Permanecer em Ciudad Vieja era importante para as membros da MUJEFA. A sua localização central permitia-lhes estar perto dos seus empregos, das escolas dos seus filhos, dos centros de saúde e de uma comunidade unida de amigos e familiares.
No entanto, o projeto enfrentou grandes obstáculos. A estrutura em ruínas que o grupo adquiriu em 1991 – um edifício abandonado e classificado como património histórico – precisava de ser transformada em 12 apartamentos seguros e funcionais.
O modelo cooperativo teve de se adaptar. As autoridades municipais flexibilizaram temporariamente certas regulamentações para permitir que os edifícios antigos fossem renovados como cooperativas. Havia também o desafio de organizar as pessoas vulneráveis – muitas vezes residentes de longa data em risco de despejo, empregados como empregados domésticos ou vendedores ambulantes – em grupos que pudessem participar activamente no processo de reforma. E tiveram de aprender a renovar um edifício antigo.
Hoje, 12 mulheres com os seus filhos vivem na cooperativa MUJEFA. É um exemplo convincente de como a habitação cooperativa pode ir além de simplesmente dar um teto às famílias. Em vez disso, pode ser um veículo para a transformação social. As mulheres tradicionalmente excluídas do planeamento urbano puderam conceber e construir as suas próprias casas, criando um futuro seguro para si e para os seus filhos.
Construir para cima, não para fora
A COVIVEMA 5, concluída em 2015, foi a primeira cooperativa de assistência mútua num bairro central de Montevideu. Com cerca de 300 moradores, é composta por 55 frações distribuídas por dois edifícios.
Os membros participaram no processo de construção com a orientação do Centro Cooperativo Uruguaio, um dos mais antigos e respeitados Institutos de Assistência Técnica. Os arquitetos tiveram de adaptar os seus projetos para facilitar a construção de um edifício alto por pessoas comuns com pouca experiência na construção. Os membros da cooperativa receberam formação especializada em construção vertical e protocolos de segurança. Enquanto os membros contribuíam para a construção, era contratada mão-de-obra qualificada quando necessário.

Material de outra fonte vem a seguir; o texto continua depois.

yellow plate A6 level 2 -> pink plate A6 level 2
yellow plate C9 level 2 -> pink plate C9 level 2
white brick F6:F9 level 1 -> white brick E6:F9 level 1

Os membros da cooperativa também projetaram e construíram a Plaza Luisa Cuesta, uma praça pública que criou um espaço aberto num bairro densamente povoado para os residentes se reunirem e socializarem.
As cooperativas de habitação não são públicas nem privadas. Podem ser consideradas uma “terceira via” eficiente e eficaz para fornecer habitação, uma que dá aos residentes um direito sobre as suas casas e proporciona segurança a longo prazo. Mas o seu sucesso depende de apoios institucionais, técnicos e financeiros.